But PRESENTING a choice is a force, and forces are tools of misdirection and manipulation.

If your GM is a jerk, the Apocalypse will not save you, it will just make it your fault.
And I note: if you view GMing as akin to performance, there is NOTHING WRONG with misdirection and manipulation because that’s entertainment, so long as everyone is on board.

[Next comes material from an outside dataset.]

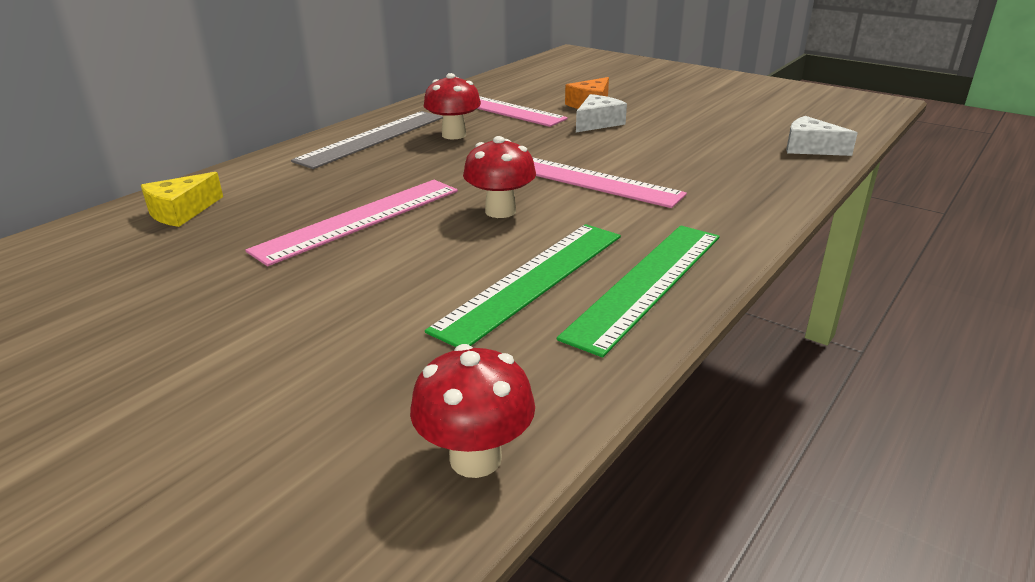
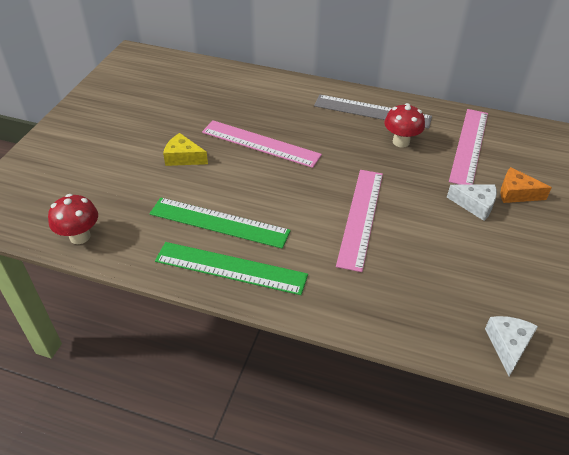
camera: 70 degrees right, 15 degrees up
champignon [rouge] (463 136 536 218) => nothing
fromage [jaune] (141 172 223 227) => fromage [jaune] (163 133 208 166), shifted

But when they aren’t? That’s where the ugly happens.
(I feel strongly that running a game has a lot in common with running a con, which is mostly fine, but does hit occasional anti-patterns like how we respond to being conned)
All a little bit on my mind as I thought back on choices that have stuck with me as a player, and while many might have been hard in some abstract way, very few *stuck* with me as hard.
Partly because given A&B I will find E. Partly because the way I play tends to simplify these decisions for me (in almost any game, the first thing I look for is how to take other people’s consequences onto me. I am, by instinct, a narrative tank)
And now I’m pondering narrative tanking vs. narrrative healing and narrative DPS and damn if the model doesn’t hold up disturbingly well.
Narrative DPS: taking action to impact the world.

Narrative healing: taking action to help make sure everyone else can keep acting.

Narrative tanking: sponging up fictional consequences so everyone else can keep acting.

(MOAR DOTS)
The more I think about this, the more appalled I am at how well it works for explaining so many things. Like why all DPS tends to be awesome until it explodes in fire, but too many healers & tanks can’t get anything done.
After a remark by @Karallon I add:

Narrative Crowd Control: makes small changes to the world that create more opportunities for play. (Not always necessary, but well suited for games where players can author content)
Sidebar: I really like talking about roles rather than type, because it is very far from absolute. Different players and characters can step into different roles with different degrees of fluency. There are easier and harder combinations, but those make the model richer.
Which is to say, “Priests are healers” is a dull model, but “Priests are really strong at healing, but can do DPS, and I once knew a Priest Tank, and that dude was off the hook” is fun, and extends into many things.